CORAM :      LE JUGE ISAAC

         LE JUGE ROBERTSON

         MADAME LE JUGE SHARLOW

ENTRE :

     IMPERIAL PARKING LIMITED,

     appelante,

     - et -

     SA MAJESTÉ LA REINE,

     intimée.




Audience tenue à Vancouver (Colombie-Britannique), le mercredi 14 juin 2000

JUGEMENT rendu à Ottawa (Ontario), le lundi 26 juin 2000


MOTIFS DU JUGEMENT DU:      JUGE ROBERTSON, J.C.A.

AUXQUELS A SOUSCRIT :      MADAME LE JUGE SHARLOW J.C.A.

MOTIFS CONCOURANTS DU :      JUGE ISAAC J.C.A.





Date : 20000626


Dossiers : A-27-99

A-28-99

A-29-99

A-30-99


CORAM:      LE JUGE ISAAC     

         LE JUGE ROBERTSON

         MADAME LE JUGE SHARLOW

ENTRE :

     IMPERIAL PARKING LIMITED,

     appelante,

     - et -

                    

     SA MAJESTÉ LA REINE,

     intimée.




     MOTIFS DU JUGEMENT

LE JUGE ISAAC

[1]          J'ai eu le privilège de lire le projet des motifs de jugement de mon collègue, le juge Robertson, dans le présent appel. Je reconnais comme lui l'existence d'une fourniture taxable au titre de la fourniture d'emplacements de stationnement et je suis d'accord avec la façon dont il propose de trancher l'appel. Toutefois, je préfère m'en tenir à des motifs plus simples et moins érudits.

[2]          Les motifs que le juge de la Cour canadienne de l'impôt a invoqués pour en arriver à sa conclusion sont énoncés aux paragraphes 6 et 7 de sa décision :

La Cour fait face à un groupe distinct, à savoir les personnes qui ont payé les tarifs indiqués sur le panneau ou le tarif réduit indiqué à l'endos de l'avis d'infraction lorsque le paiement était fait à l'intérieur de 72 heures. La Cour est d'avis que ces deux tarifs indiqués sur le panneau et l'avis d'infraction représentent les offres de l'appelante. Chaque personne qui stationne son véhicule accepte l'offre qui figure sur le panneau. L'offre consiste en un " tarif par jour ou partie de jour ". L'acceptation par le payeur crée un contrat prévoyant la fourniture d'un emplacement de stationnement, la contrepartie étant le montant inscrit sur le panneau ou le montant réduit indiqué sur l'avis d'infraction.

● ● ● ●

TRAVAIL DEMANDÉ:
A – Recopiez le passage du jugement Imperial Parking qui commence à « MOTIFS DU JUGEMENT DU:      JUGE » et se termine à « JUGE ISAAC J.C.A. ».
B – Traduisez en anglais cette phrase du jugement Imperial Parking : « Chaque personne qui stationne son véhicule accepte l'offre qui figure sur le panneau. »
C – Poursuivez le jugement sur l'affaire Imperial Parking en reprenant juste après sa dernière phrase.

MATÉRIEL FOURNI:
● ● ● ●

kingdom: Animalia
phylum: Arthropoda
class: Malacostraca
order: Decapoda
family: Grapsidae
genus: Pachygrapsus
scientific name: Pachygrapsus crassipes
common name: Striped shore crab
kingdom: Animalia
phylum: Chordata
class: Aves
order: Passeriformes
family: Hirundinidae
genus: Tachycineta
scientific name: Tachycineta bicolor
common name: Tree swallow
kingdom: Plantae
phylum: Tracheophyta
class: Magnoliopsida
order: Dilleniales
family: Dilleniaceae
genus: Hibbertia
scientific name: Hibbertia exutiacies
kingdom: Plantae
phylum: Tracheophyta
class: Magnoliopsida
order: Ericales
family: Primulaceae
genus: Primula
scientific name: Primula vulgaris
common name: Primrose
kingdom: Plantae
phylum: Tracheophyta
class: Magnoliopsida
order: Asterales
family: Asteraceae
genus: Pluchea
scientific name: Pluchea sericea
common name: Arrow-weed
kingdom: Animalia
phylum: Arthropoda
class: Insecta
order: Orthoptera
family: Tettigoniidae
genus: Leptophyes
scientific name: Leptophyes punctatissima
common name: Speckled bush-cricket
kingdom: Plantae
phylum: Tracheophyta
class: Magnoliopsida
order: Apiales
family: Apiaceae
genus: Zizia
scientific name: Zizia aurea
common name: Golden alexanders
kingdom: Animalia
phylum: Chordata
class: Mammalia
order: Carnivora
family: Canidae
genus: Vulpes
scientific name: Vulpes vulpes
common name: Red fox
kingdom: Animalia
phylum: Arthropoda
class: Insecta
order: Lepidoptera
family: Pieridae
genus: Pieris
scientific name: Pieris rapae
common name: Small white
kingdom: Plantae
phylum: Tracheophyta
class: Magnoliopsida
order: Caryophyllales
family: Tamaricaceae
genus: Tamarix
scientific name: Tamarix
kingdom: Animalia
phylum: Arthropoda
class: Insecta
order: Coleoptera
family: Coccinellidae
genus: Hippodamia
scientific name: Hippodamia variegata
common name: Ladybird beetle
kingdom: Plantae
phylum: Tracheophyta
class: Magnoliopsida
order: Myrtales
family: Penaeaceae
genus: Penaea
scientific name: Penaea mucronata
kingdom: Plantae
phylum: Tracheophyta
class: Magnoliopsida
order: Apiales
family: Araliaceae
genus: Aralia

● ● ● ●

RÉPONSES FOURNIES:
A –
MOTIFS DU JUGEMENT DU:      JUGE ROBERTSON, J.C.A.

AUXQUELS A SOUSCRIT :      MADAME LE JUGE SHARLOW J.C.A.

MOTIFS CONCOURANTS DU :      JUGE ISAAC J.C.A.

B – Each person who parks their vehicle accepts the offer shown on the sign.

C –
Dans chaque parc de stationnement, il était courant que des personnes se stationnent sans ticket ou dépassent le temps alloué par celui-ci. La perception de sommes d'argent dans les cas de stationnements irréguliers faisait partie des activités commerciales normales de l'appelante. Par conséquent, les montants en question se rapportent à des fournitures taxables1.

[3]          Je suis d'accord avec ces motifs et, par conséquent, je trancherais les appels comme mon collègue le juge Robertson l'a proposé. Une copie des présents motifs sera versée au dossier de la Cour dans les appels A-28-99, A-29-99 et A-30-99 et sera considérée comme les motifs du jugement dans chaque cas.

     « Julius A. Isaac »

     J.C.A.

Traduction certifiée conforme


Martine Guay, LL.L.





Date : 20000626


Dossiers : A-27-99

A-28-99

A-29-99

A-30-99


CORAM :      LE JUGE ISAAC

         LE JUGE ROBERTSON

         MADAME LE JUGE SHARLOW

ENTRE :

     IMPERIAL PARKING LIMITED,

     appelante,

     - et -

     SA MAJESTÉ LA REINE,

     intimée.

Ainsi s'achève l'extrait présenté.